* ABOUT THIS EXERCISE *
Starting at the line that contains "Customise choices", copy every line through the end of the listing below exactly, and copy nothing else.

* PROVIDED DATA *
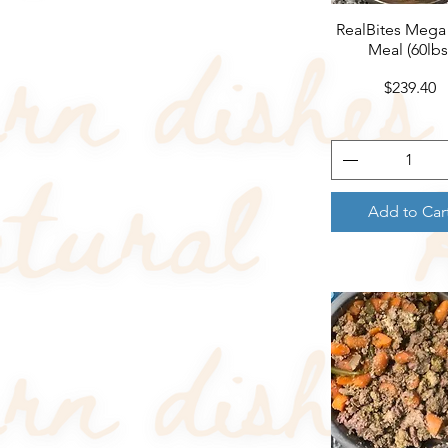
RealBites Mega
Quick View
Meal (60lbs
Price
$239.40
Add to Car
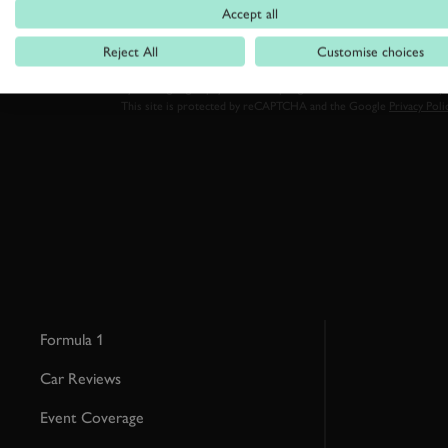
Accept all
Reject All
Customise choices
By clicking ‘sign up’ you are accepting the terms of
Goodwood’s pri
This site is protected by reCAPTCHA and the Google
Privacy Poli
Formula 1
Car Reviews
Event Coverage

* RESULT OF THIS TASK *
Customise choices
By clicking ‘sign up’ you are accepting the terms of
Goodwood’s pri
This site is protected by reCAPTCHA and the Google
Privacy Poli
Formula 1
Car Reviews
Event Coverage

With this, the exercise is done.